Quando diciamo io parliamo di molte cose diverse, a simulare una identità che non c’è. La grande parte di ciò che percepiamo di essere è completamente mediata dallo sguardo altrui ma, per quanto questo non sia affatto un male, è nella solitudine che scopriamo di essere proprio nulla. Oggi sono finiti i miei sette anni di guai.

Alja era alto, come me, sarebbe forse anche pesante come me ora, ma allora eravamo più magri. Non avevamo una vera e propria lingua in cui parlare mentre facevamo le pulizie, riservavamo ogni domanda per il dopopranzo, quando ci sarebbe stato un interprete, Neibosha o Maurizio. Mi veniva naturale seguire i suoi modi per la pulizia, mi limitavo a rifare quello che gli vedevo fare, efficiente e veloce. Ci rimase il tempo per attraversare il giardino in silenzio, poi chinando il capo si congedò per la preghiera. I pasti si svolgevano nel refettorio dietro la sala grande, nella quale si eseguivano i movimenti e nella quale prendevano posto i musicisti, cui davamo le spalle.

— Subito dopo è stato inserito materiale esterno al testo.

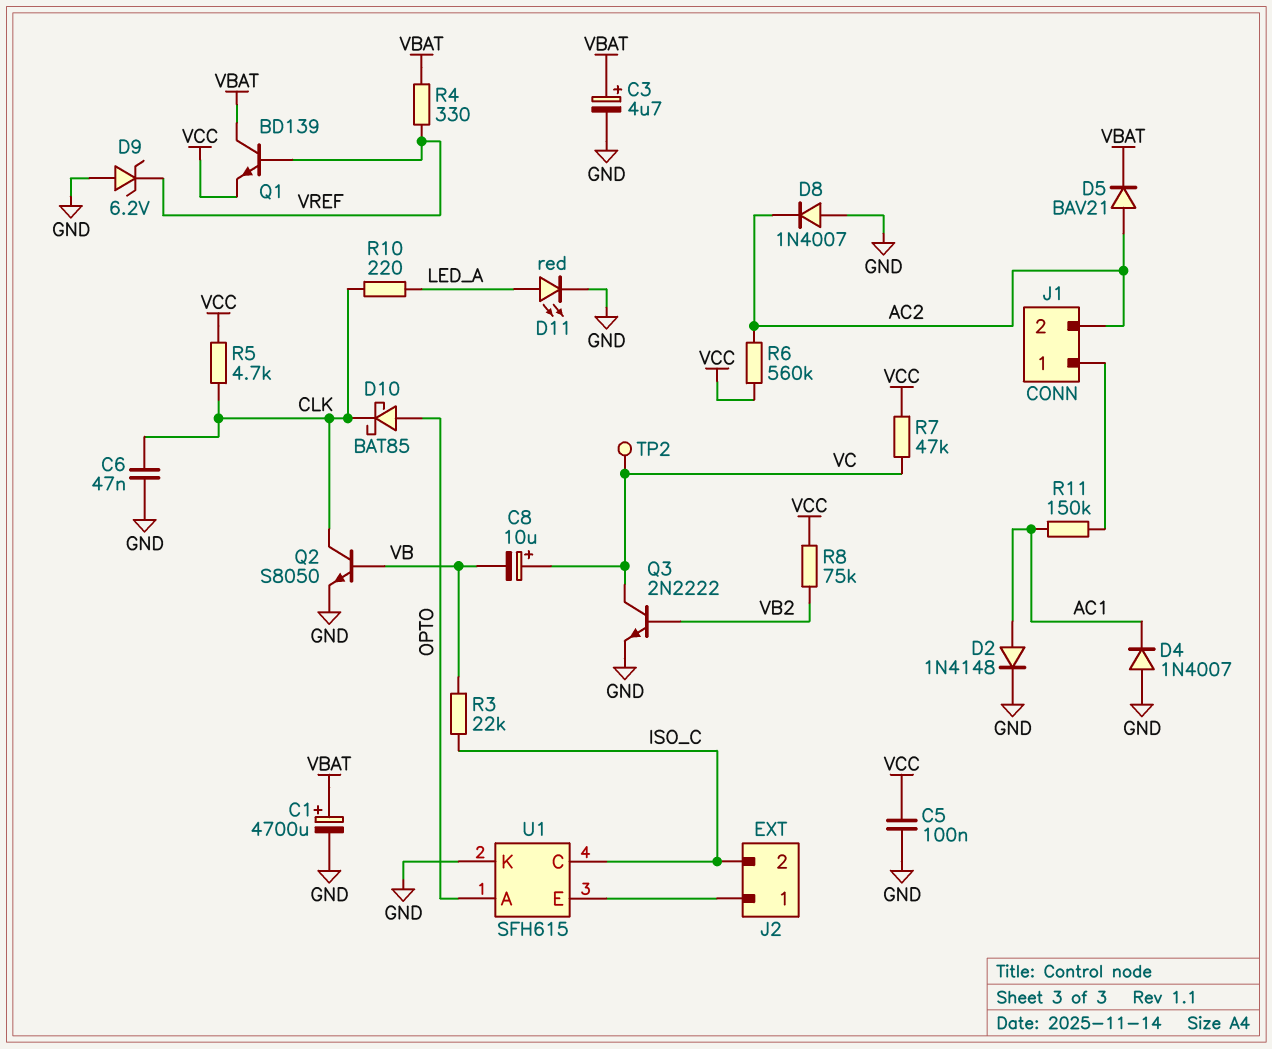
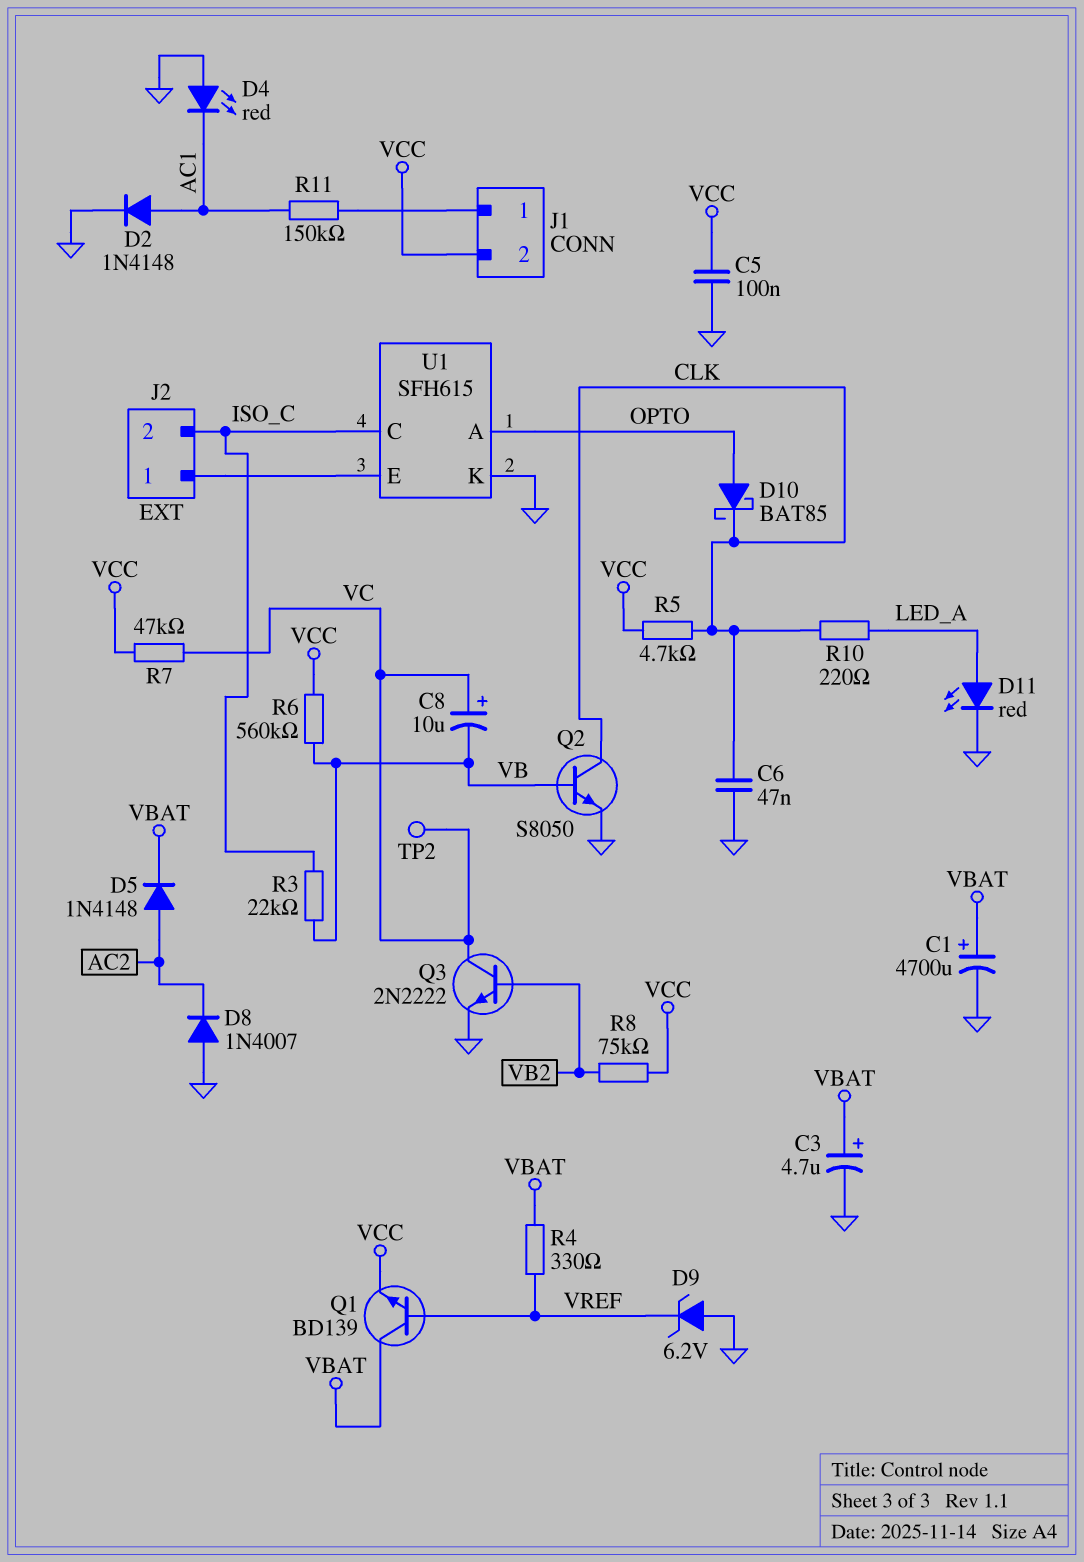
D4: diode 1N4007 (A GND, K AC1) -> LED red (A GND, K AC1)
D5: diode BAV21 (A AC2, K VBAT) -> diode 1N4148 (A AC2, K VBAT)
J1 pin 2: AC2 -> VCC
R6: 560k (AC2, VCC) -> 560k (VB, VCC)

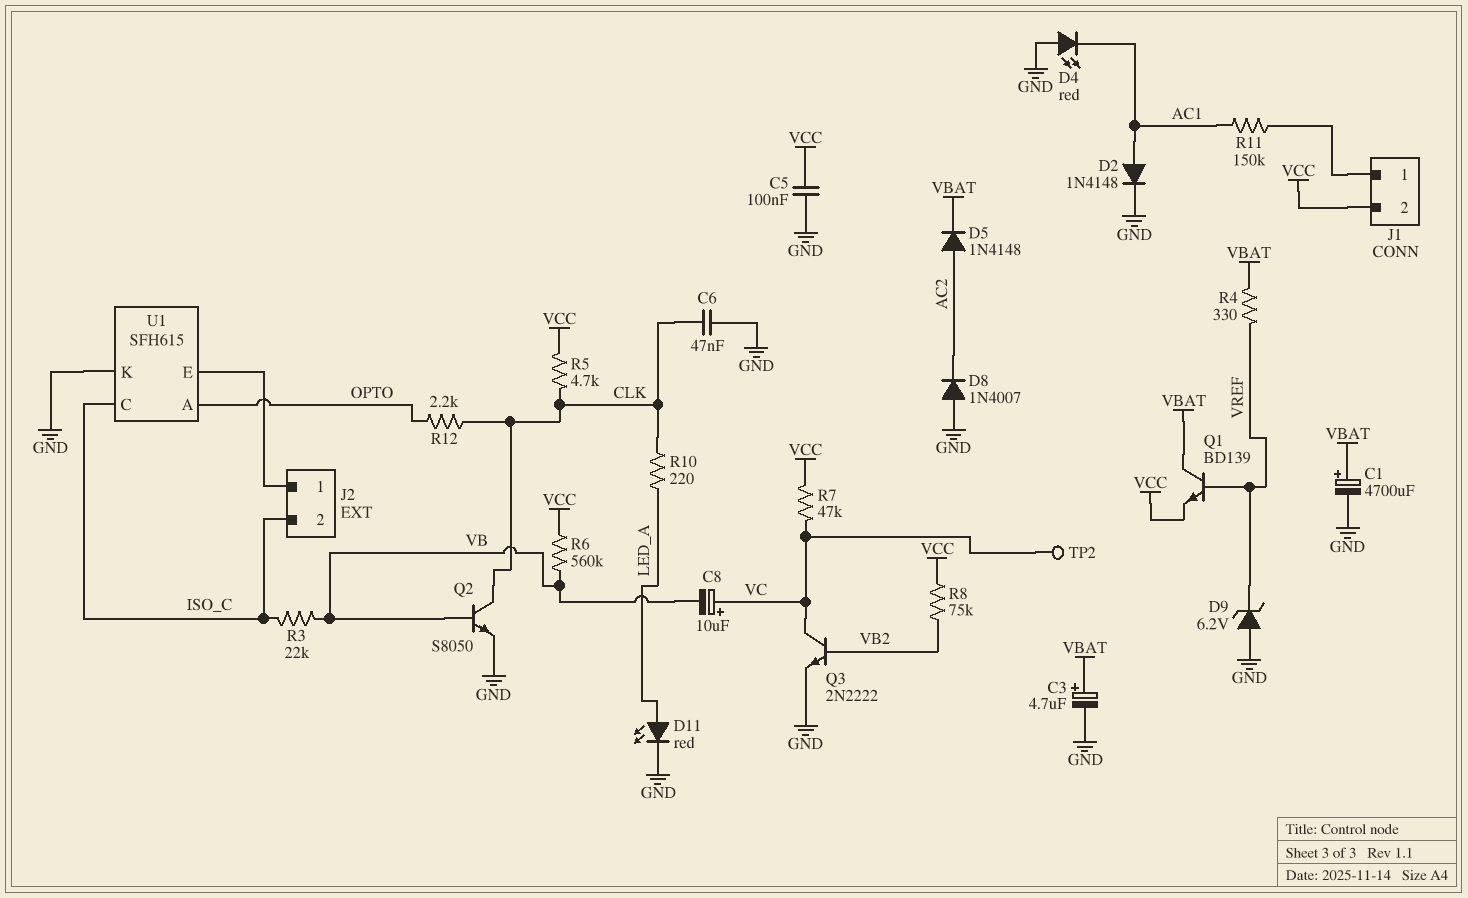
D10: schottky BAT85 (A OPTO, K CLK) -> none
R12: none -> 2.2k (CLK, OPTO)

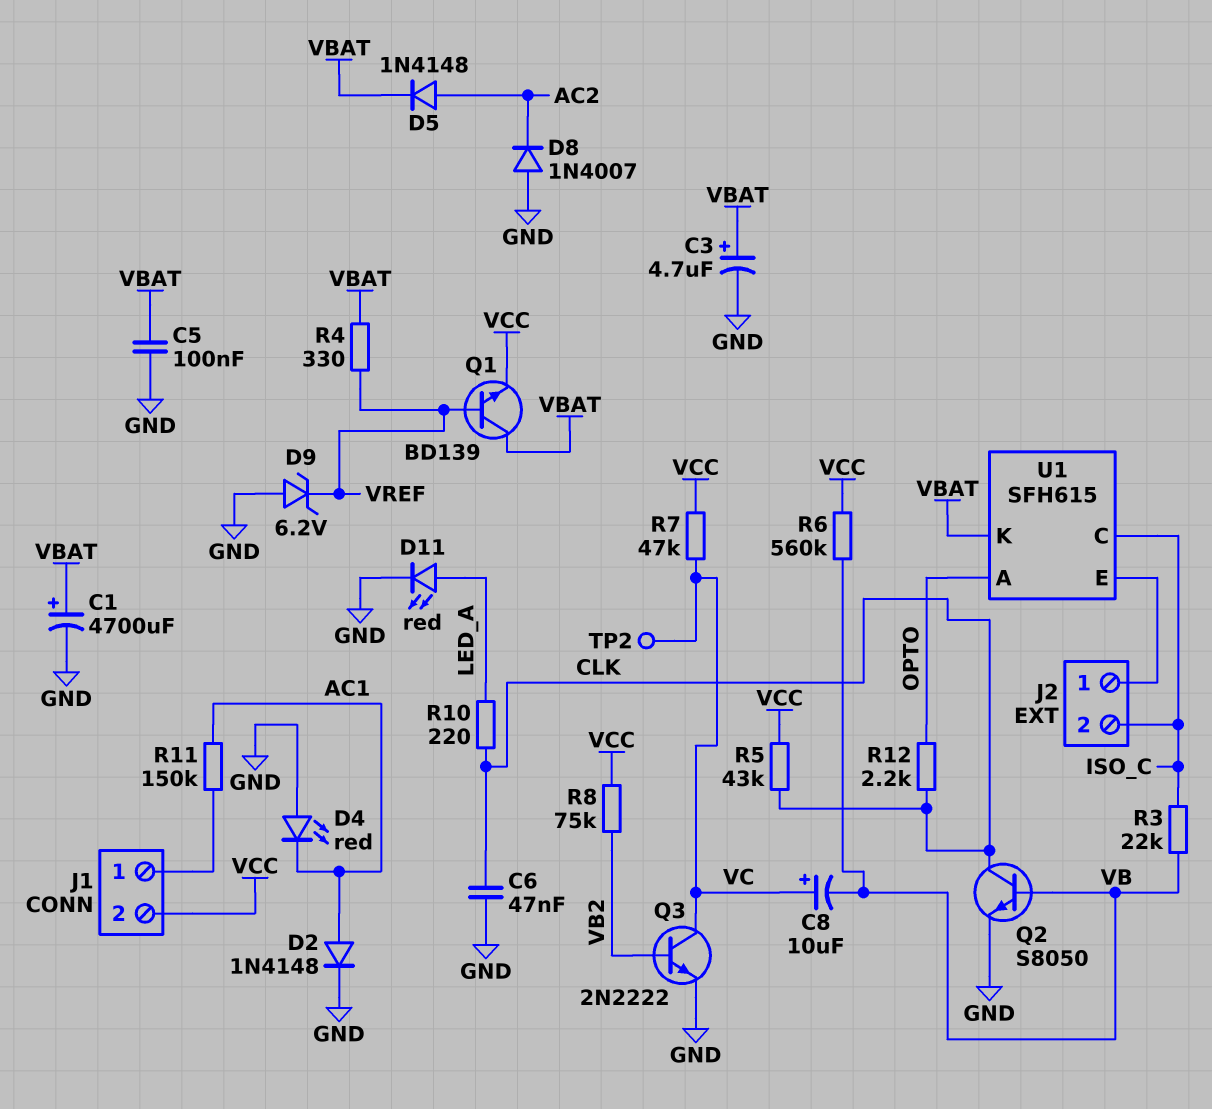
C5: 100nF (GND, VCC) -> 100nF (GND, VBAT)
R5: 4.7k (CLK, VCC) -> 43k (CLK, VCC)
U1 pin K: GND -> VBAT

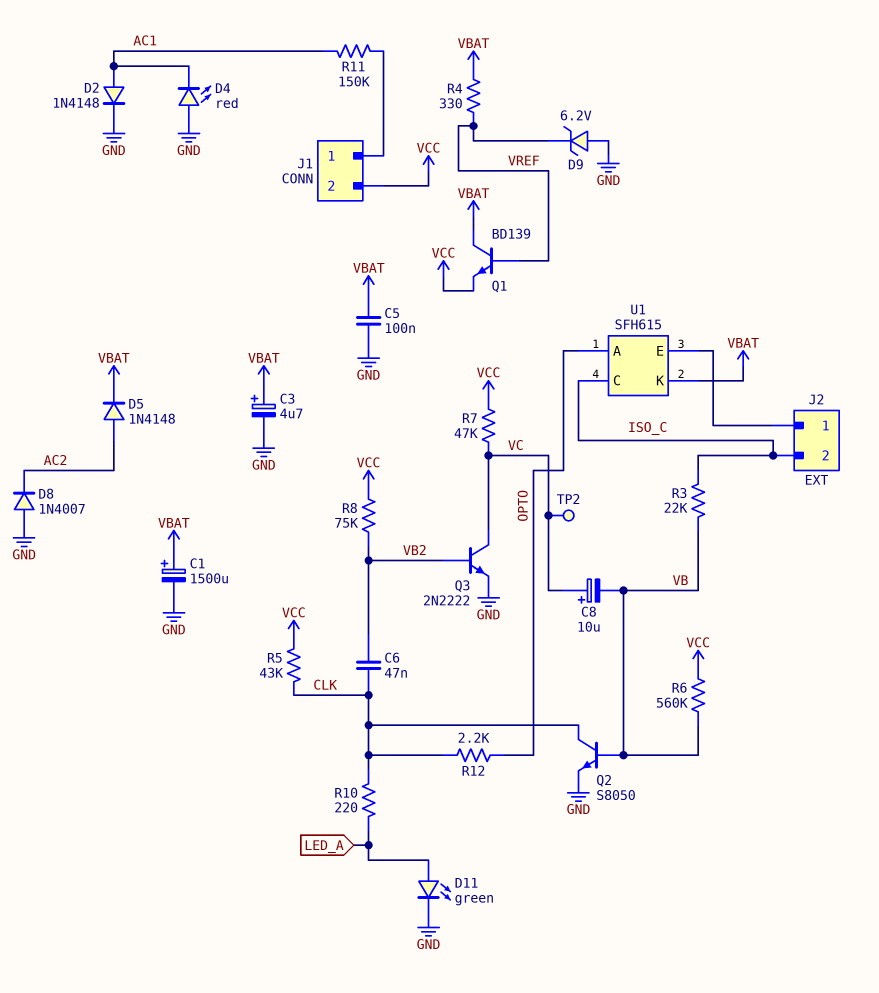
C1: 4700uF (plus VBAT, minus GND) -> 1500uF (plus VBAT, minus GND)
C6: 47nF (CLK, GND) -> 47nF (CLK, VB2)
D11: LED red (A LED_A, K GND) -> LED green (A LED_A, K GND)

Dormivamo in un altro edificio, dove si trovava il grande bagno nel quale potevamo passare le prime ore del giorno, prima di toccare cibo. Il silenzio ci permise una connessione insolita, intima quanto impersonale, come quella cui evidentemente lui era più abituato di me. La luce del sole entrava nel bagno attraverso piccole aperture allungate, finestre discrete quanto suggestive ed era un piacere speciale anche rinunciare al sonno per poter entrare lì, dove c’era qualcuno ad alimentare il calore. Vidi Alja rasare l’intero corpo, insieme ai suoi fratelli, l’uno all’altro, come in un rito antico. L’abluzione era poi completata da un massaggio in cui ci sfregavamo la schiena, le gambe, le braccia con certe ruvide spugne, nel silenzio del primo mattino.

E’ morto a Sarajevo Alja, a causa della bomba lanciata dalle montagne sulla sua tekija, da qualche oscuro e confuso mujik. Nessuno dei suoi fratelli avrei mai più rivisto. Me ne parlò Andrew, solo qualche anno dopo quando ci incontrammo in uno dei suoi corsi diagrammatici e così profondamente musicali. Mi raccontò del suo soggiorno presso la stessa tekija, in cui aveva potuto incontrare uomini che, secondo lui, appartenevano ad uno qualunque dei nostri tempi. Il pensiero di Alja è preciso e chiaro, nella mia mente, tanto quanto è fragile il ricordo delle cose che ci dicemmo. Non ci penso spesso, tranne quando posso visitare il mio confessore, silenzioso quanto lui.